How to Differentiate Yourself in the Market

By Christina Suter on Feb 06, 2016 at 12:02 PM in Business Issues

How to Differentiate Yourself in the Market

You can’t help it, you’re already doing it!

What makes you different, what sets you apart from any other company in the market, is you. When you’re an entrepreneur or sole proprietor, you’re already differentiating yourself in the market thanks to your vision. Whatever you first saw, made you different from the way it was currently being done. For example, if you’re a plumber, you noticed that there was something you could be doing better than the company you were working for. Or, you saw the opportunity to be a leader and to provide outstanding service to your clients.

To Do: Write down, what in your initial vision made you so excited and convinced that you’d be different than everyone else?

Every day you run your company, you run it with that differentiation in place. From the moment you answer a client call you’ve set yourself apart from the rest of the market, it’s a built in bias.

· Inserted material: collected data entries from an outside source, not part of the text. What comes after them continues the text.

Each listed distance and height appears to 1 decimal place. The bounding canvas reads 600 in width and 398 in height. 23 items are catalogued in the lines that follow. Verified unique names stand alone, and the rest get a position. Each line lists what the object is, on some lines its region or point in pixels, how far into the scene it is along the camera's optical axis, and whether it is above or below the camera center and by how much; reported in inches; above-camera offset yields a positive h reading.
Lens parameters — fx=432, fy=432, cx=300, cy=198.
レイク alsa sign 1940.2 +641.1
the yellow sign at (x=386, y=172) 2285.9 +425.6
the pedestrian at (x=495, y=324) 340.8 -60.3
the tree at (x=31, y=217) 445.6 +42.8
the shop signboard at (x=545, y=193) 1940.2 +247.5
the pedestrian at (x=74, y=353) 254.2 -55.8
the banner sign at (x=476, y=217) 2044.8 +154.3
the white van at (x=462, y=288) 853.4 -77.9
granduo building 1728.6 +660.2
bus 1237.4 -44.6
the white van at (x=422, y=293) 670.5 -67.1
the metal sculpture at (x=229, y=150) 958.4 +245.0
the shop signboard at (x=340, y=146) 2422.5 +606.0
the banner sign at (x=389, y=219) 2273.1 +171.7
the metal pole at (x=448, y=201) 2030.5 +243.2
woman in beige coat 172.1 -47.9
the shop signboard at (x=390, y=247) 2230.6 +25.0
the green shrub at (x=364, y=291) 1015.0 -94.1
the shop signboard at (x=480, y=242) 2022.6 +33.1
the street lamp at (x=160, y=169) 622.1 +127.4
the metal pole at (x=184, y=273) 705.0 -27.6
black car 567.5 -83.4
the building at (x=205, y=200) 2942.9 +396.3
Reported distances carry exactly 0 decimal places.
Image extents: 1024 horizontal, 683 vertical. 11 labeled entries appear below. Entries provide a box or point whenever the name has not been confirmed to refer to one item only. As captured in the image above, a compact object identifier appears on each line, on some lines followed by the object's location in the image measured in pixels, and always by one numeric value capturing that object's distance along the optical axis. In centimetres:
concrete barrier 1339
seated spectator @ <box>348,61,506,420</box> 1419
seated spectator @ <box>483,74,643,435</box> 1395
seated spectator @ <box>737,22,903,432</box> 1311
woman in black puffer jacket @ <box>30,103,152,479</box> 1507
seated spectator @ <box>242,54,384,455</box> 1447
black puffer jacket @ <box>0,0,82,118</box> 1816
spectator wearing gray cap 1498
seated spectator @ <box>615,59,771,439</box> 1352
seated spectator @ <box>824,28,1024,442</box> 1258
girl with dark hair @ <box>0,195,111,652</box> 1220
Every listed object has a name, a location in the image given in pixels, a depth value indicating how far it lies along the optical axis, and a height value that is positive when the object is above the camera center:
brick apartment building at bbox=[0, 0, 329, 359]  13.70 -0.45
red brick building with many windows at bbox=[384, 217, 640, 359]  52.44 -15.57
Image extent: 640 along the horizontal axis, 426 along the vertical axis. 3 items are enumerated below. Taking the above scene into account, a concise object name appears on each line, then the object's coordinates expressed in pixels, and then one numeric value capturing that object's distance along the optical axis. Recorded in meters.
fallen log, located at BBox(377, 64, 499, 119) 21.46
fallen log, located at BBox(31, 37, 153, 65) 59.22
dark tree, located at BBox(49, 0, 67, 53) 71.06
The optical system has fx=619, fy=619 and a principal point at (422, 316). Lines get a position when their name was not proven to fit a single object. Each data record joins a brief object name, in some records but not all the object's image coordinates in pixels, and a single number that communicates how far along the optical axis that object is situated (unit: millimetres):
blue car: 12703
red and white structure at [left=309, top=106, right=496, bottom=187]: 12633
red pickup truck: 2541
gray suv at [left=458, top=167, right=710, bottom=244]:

Your personality is professional, you function with integrity, you are determined and you’re strong. When I answer my phone I am calm, professional, warm and inclusive, and all of those things helps the person on the other end develop a feeling of trust for my business and me. As the conversation goes on I meet them where they are, I identify their problem and tell them that I’ve dealt with a similar problem in the past. AS we go into how I can help them, they’ve already relaxed and they have a sense of who I am and what I can do to help them.

Company Culture

Your vision combined with your nature work together to define your company culture. You not only had a vision for how you could be different than others in your market but your product vision sets you apart as well. The culture of your company differentiates your product whether you like it or not.

On a nuts and bolts level, research, on the internet, who your competitors are (people who offer the same products or services as you). Search regionally and if you’re a digital business, search nationally. List their name, price point, telephone number, what’s their culture (their branding, what are they promising. Once you’ve done 1-15 companies, circle cultures you relate to and cross out those you don’t want your business associated with. Analyze the list again and divide them between luxury brand, everyday brand, and who lingers in the middle. This information will show you where your business falls from the perspective of your client. Are you a leader in that market? Are you a luxury product or service? And is that where you want to be placed?

If it isn’t where you want to be, change it. Fine-tune where your business falls and where your clients see your product or service. The purpose is to make sure that your business, your vision, and your service all match where you originally wanted to be. If you’re a luxury brand, you should have luxury prices, and so on. The last thing you want to do is confuse your clients and cause them not to believe you. So if your website says you use high quality materials and you desire to meet the specific needs of your clients, but your prices are everyday, they won’t believe you. If you offer a luxury product and you’re under-pricing yourself, you aren’t capable of delivering the service your original vision wanted to deliver.